John Miller, the lawyer for the estate of the Auckland man who has now died, Ross Lehmann, said the decision about whether a lump sum payment or a weekly allowance should be paid to certain asbestos victims was required under the law to consider what was fair.
"We are dealing with dying claimants who can't get any other compensation," Mr Miller said.
'We're really dealing with what is fair compensation."
However, Justice Lowell Goddard reminded Mr Miller that the ACC's appeal against a District Court ruling last August which awarded Mr Lehmann's estate a $100,000 lump sum payment was strictly about interpreting the statute.
Mr Lehmann died aged 79 in November 2003, about a year after he was diagnosed with asbestos-related lung cancer linked to his time as a welder and fitter 40 years earlier.
ACC said he was not entitled to a lump sum payment, but a $67.72 weekly independence allowance. Mr Lehmann died four days after the $67 payment was confirmed.
"We would say for a dying man it's an insult. It's a pathetic amount," Mr Miller said.
Counsel for the ACC, Bill Wilson QC, said the corporation had to implement the law which set out clearly who was and who was not entitled to a lump sum payment.
Mr Wilson said if a person's illness developed after April 2002, there was no entitlement to a lump sum payment.
Instead, the entitlement would be to an independence allowance.
Mr Wilson said the lawyers for Mr Lehmann's estate were trying to rewrite the law.
Much of the half-day hearing at the Court centred on technical arguments about which part of the law governing ACC entitlements applied to Mr Lehmann.
The two parties disagreed over the intent of a change in ACC law passed by Parliament just weeks ago, and which was debated by MPs who knew about the District Court finding in favour of Mr Lehmann's estate.
Mr Miller cited a health select committee report in which MPs said they would be concerned if any changes they made affected the case.

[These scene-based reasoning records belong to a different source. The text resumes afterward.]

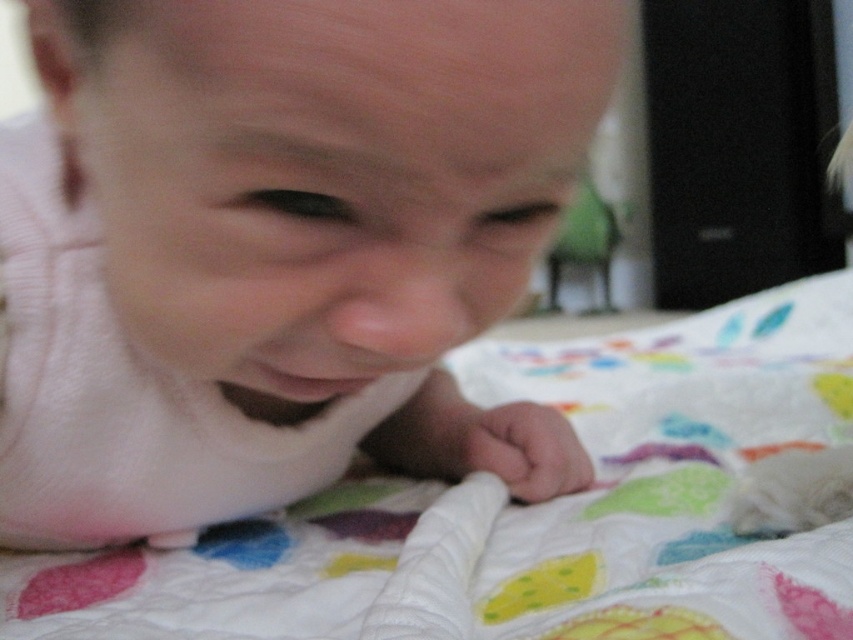
Question: Can you confirm if pink soft fabric baby at center is positioned to the right of white quilt at center?

Choices:
 (A) yes
 (B) no

Answer: (B)

Question: Considering the relative positions of pink soft fabric baby at center and white quilt at center in the image provided, where is pink soft fabric baby at center located with respect to white quilt at center?

Choices:
 (A) right
 (B) left

Answer: (B)

Question: Is pink soft fabric baby at center positioned behind white quilt at center?

Choices:
 (A) yes
 (B) no

Answer: (B)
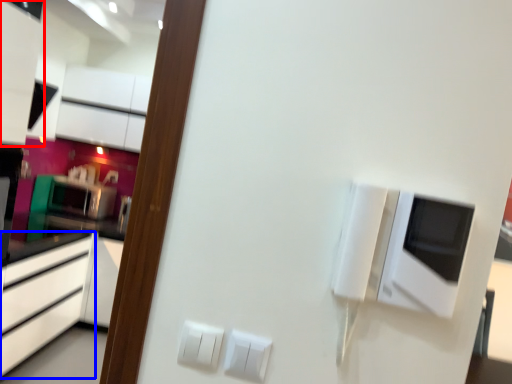
Question: Among these objects, which one is nearest to the camera, cabinetry (highlighted by a red box) or cabinetry (highlighted by a blue box)?

Choices:
 (A) cabinetry
 (B) cabinetry

Answer: (B)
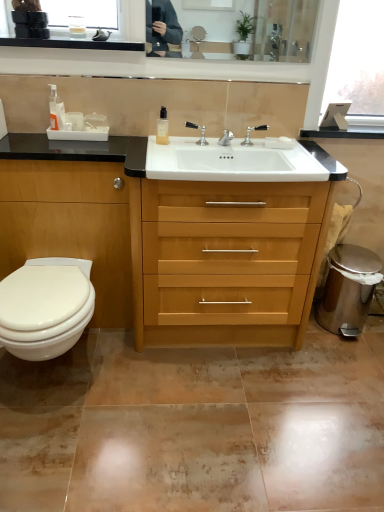
In order to click on free location in front of white glossy toilet at lower left in this screenshot , I will do `click(62, 458)`.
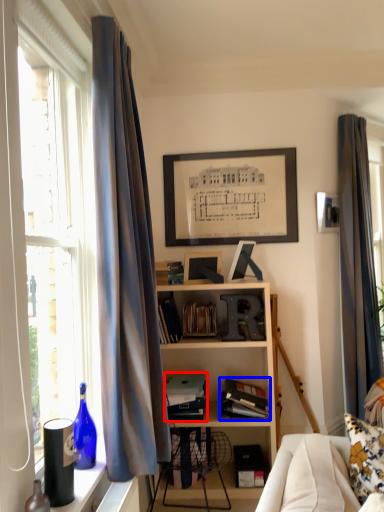
Question: Which object is further to the camera taking this photo, book (highlighted by a red box) or book (highlighted by a blue box)?

Choices:
 (A) book
 (B) book

Answer: (A)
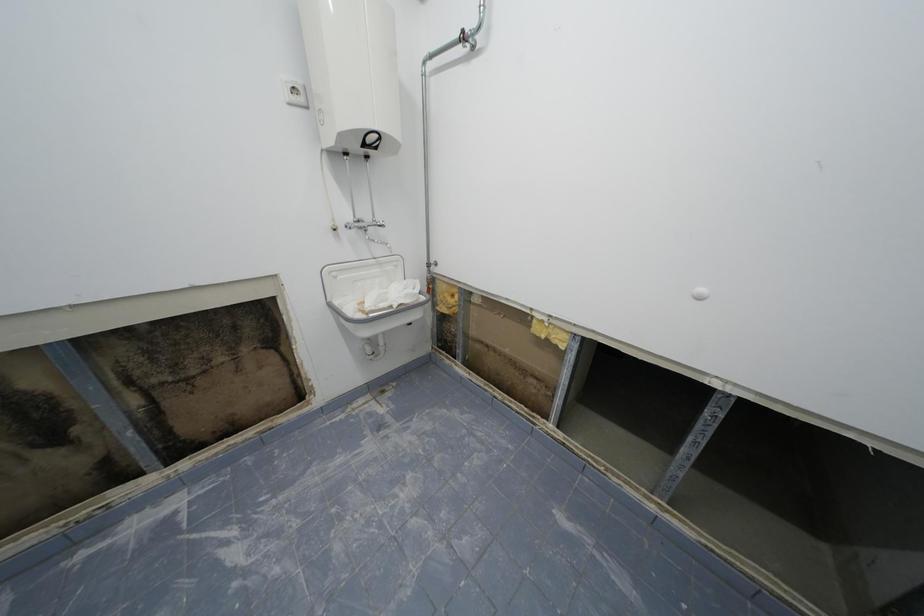
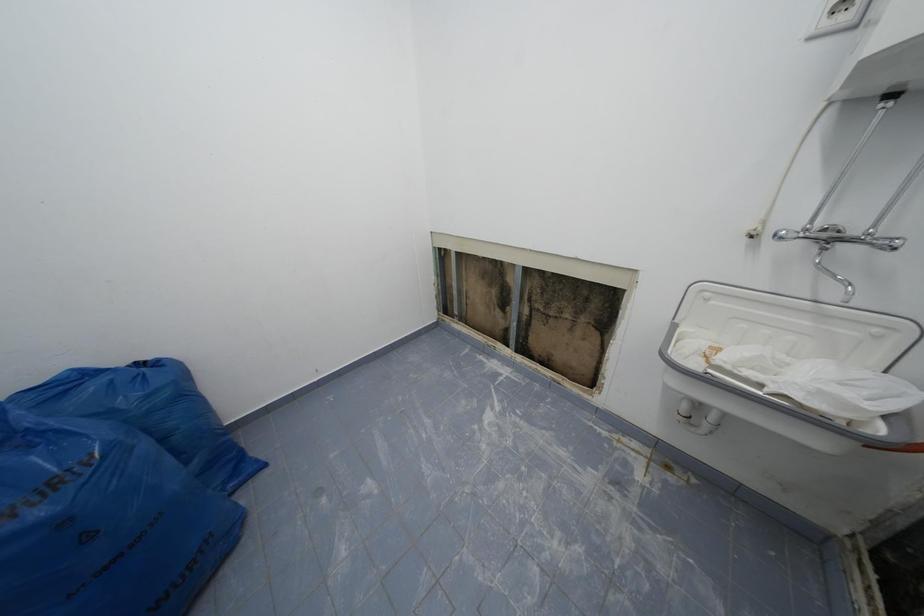
The first image is from the beginning of the video and the second image is from the end. How did the camera likely rotate when shooting the video?

The rotation direction of the camera is left-down.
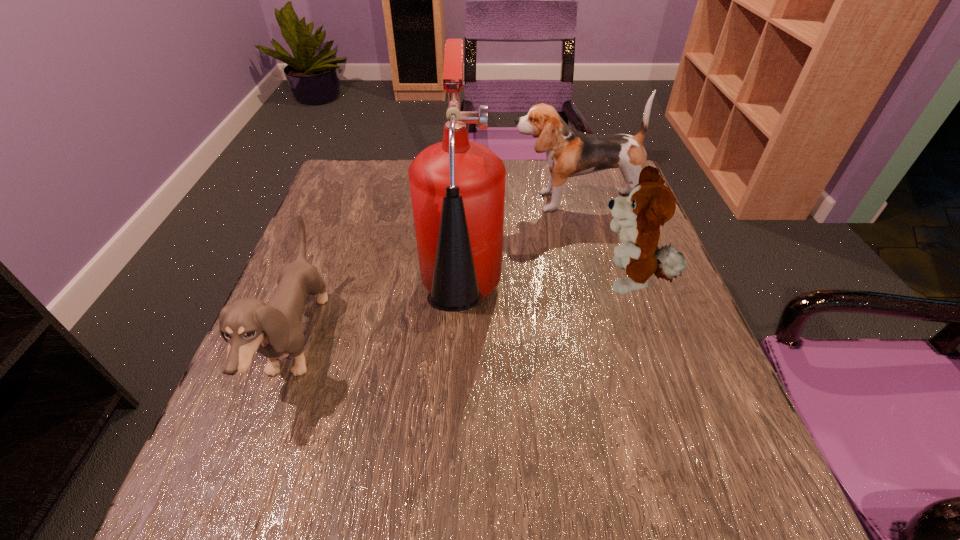
What are the coordinates of `vacant region at the right edge of the desktop` in the screenshot? It's located at (702, 401).

Identify the location of vacant region between the second object from left to right and the leftmost puppy. (379, 325).

The height and width of the screenshot is (540, 960). Find the location of `empty location between the tallest puppy and the second object from left to right`. empty location between the tallest puppy and the second object from left to right is located at coordinates (517, 254).

This screenshot has width=960, height=540. What are the coordinates of `free space that is in between the second tallest puppy and the shortest object` in the screenshot? It's located at (464, 312).

Locate an element on the screen. empty location between the second shortest object and the leftmost puppy is located at coordinates (464, 312).

The height and width of the screenshot is (540, 960). I want to click on blank region between the leftmost puppy and the third tallest object, so click(464, 312).

You are a GUI agent. You are given a task and a screenshot of the screen. Output one action in this format:
    pyautogui.click(x=<x>, y=<y>)
    Task: Click on the unoccupied area between the third shortest object and the second shortest puppy
    
    Given the screenshot: What is the action you would take?
    pyautogui.click(x=602, y=242)

In order to click on free spot between the shortest object and the third object from right to left in this screenshot , I will do `click(379, 325)`.

Select which object is the second closest to the shortest object. Please provide its 2D coordinates. Your answer should be formatted as a tuple, i.e. [(x, y)], where the tuple contains the x and y coordinates of a point satisfying the conditions above.

[(570, 153)]

Locate which object ranks in proximity to the shortest object. Please provide its 2D coordinates. Your answer should be formatted as a tuple, i.e. [(x, y)], where the tuple contains the x and y coordinates of a point satisfying the conditions above.

[(457, 186)]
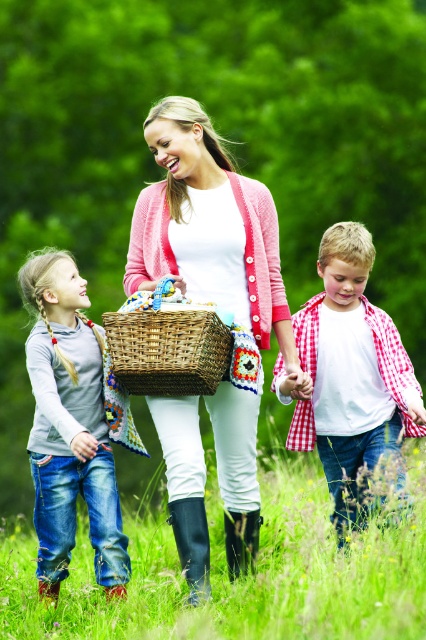
Question: Observing the image, what is the correct spatial positioning of denim jeans at left in reference to woven wicker basket at center?

Choices:
 (A) right
 (B) left

Answer: (B)

Question: Which point is farther to the camera?

Choices:
 (A) (48, 332)
 (B) (348, 349)

Answer: (B)

Question: Can you confirm if pink knitted cardigan at center is thinner than white checkered shirt at center?

Choices:
 (A) no
 (B) yes

Answer: (A)

Question: Among these objects, which one is farthest from the camera?

Choices:
 (A) woven wicker basket at center
 (B) green grass at lower center
 (C) denim jeans at left

Answer: (C)

Question: Which object is the farthest from the denim jeans at left?

Choices:
 (A) white checkered shirt at center
 (B) pink knitted cardigan at center

Answer: (A)

Question: Is green grass at lower center closer to the viewer compared to white checkered shirt at center?

Choices:
 (A) no
 (B) yes

Answer: (B)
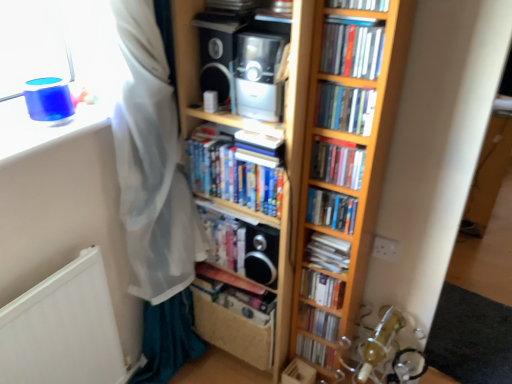
Question: Considering the relative positions of hardcover books at center, which is the eighth book from bottom to top, and hardcover book at center, the second book positioned from the bottom, in the image provided, is hardcover books at center, which is the eighth book from bottom to top, to the right of hardcover book at center, the second book positioned from the bottom, from the viewer's perspective?

Choices:
 (A) no
 (B) yes

Answer: (A)

Question: Is hardcover books at center, arranged as the 5th book when viewed from the top, facing away from hardcover book at center, which is the 11th book in top-to-bottom order?

Choices:
 (A) yes
 (B) no

Answer: (B)

Question: Can you confirm if hardcover books at center, arranged as the 5th book when viewed from the top, is wider than hardcover book at center, the second book positioned from the bottom?

Choices:
 (A) no
 (B) yes

Answer: (B)

Question: Is hardcover books at center, which is the eighth book from bottom to top, oriented towards hardcover book at center, the second book positioned from the bottom?

Choices:
 (A) no
 (B) yes

Answer: (A)

Question: Can you confirm if hardcover books at center, which is the eighth book from bottom to top, is thinner than hardcover book at center, which is the 11th book in top-to-bottom order?

Choices:
 (A) yes
 (B) no

Answer: (B)

Question: Is hardcover books at center, which is the eighth book from bottom to top, positioned behind hardcover book at center, the second book positioned from the bottom?

Choices:
 (A) no
 (B) yes

Answer: (A)

Question: Does satin black speaker at center, which appears as the 1th speaker when ordered from the bottom, have a greater height compared to hardcover book at center, which appears as the 3th book when ordered from the bottom?

Choices:
 (A) no
 (B) yes

Answer: (B)

Question: Could hardcover book at center, which appears as the 3th book when ordered from the bottom, be considered to be inside satin black speaker at center, which is the first speaker in right-to-left order?

Choices:
 (A) no
 (B) yes

Answer: (A)

Question: Is satin black speaker at center, which is the second speaker from left to right, far from hardcover book at center, arranged as the 10th book when viewed from the top?

Choices:
 (A) no
 (B) yes

Answer: (A)

Question: Does satin black speaker at center, which is the second speaker from left to right, appear on the left side of hardcover book at center, arranged as the 10th book when viewed from the top?

Choices:
 (A) yes
 (B) no

Answer: (B)

Question: Does satin black speaker at center, which is the second speaker from left to right, have a lesser height compared to hardcover book at center, which appears as the 3th book when ordered from the bottom?

Choices:
 (A) no
 (B) yes

Answer: (A)

Question: Is satin black speaker at center, which is the first speaker in right-to-left order, smaller than hardcover book at center, which appears as the 3th book when ordered from the bottom?

Choices:
 (A) yes
 (B) no

Answer: (A)

Question: Is hardcover book at center, acting as the 9th book starting from the top, facing towards matte black speaker at upper center, the 1th speaker when ordered from top to bottom?

Choices:
 (A) yes
 (B) no

Answer: (B)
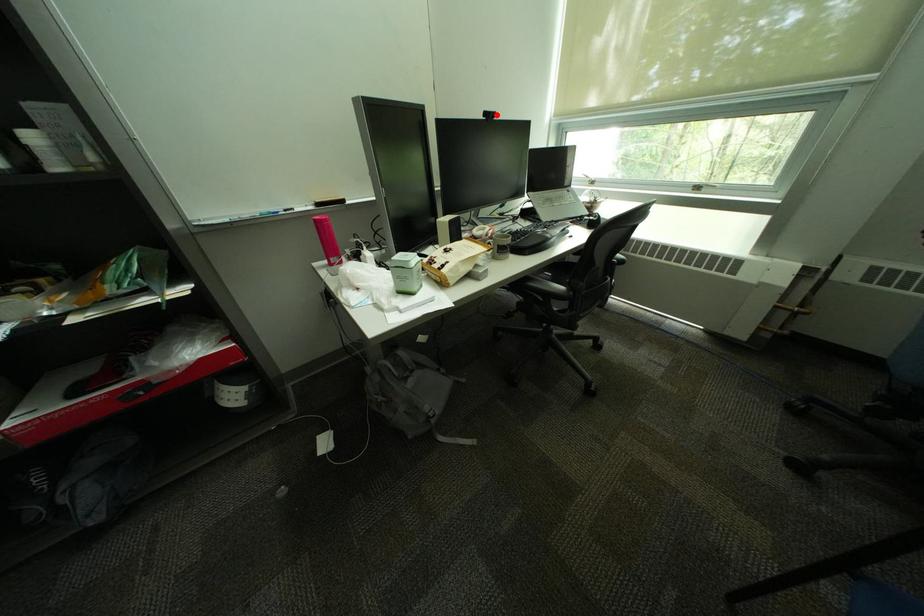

The MPs said they were "assured" by advisers the legal changes being considered would not affect the part of the law which enabled Mr Lehmann's estate to be awarded a lump sum.
Mr Miller said that made the intention of Parliament absolutely clear.
"It must be taken to have approved it. Mr Lehmann's case was fairly and squarely brought before them and Parliament did not change the law."
Mr Wilson said it could not be assumed what Parliament's decision not to explicitly change the law, one way or the other, meant.
He said the law change was irrelevant both in fact and law, and precedent meant it could not be considered. The appeal had to be viewed according to the law when the District Court made its ruling.
Justice Goddard noted the advisers to the select committee included ACC officials.
She said the law change did place the court in a slightly difficult position.
Justice Goddard reserved her decision.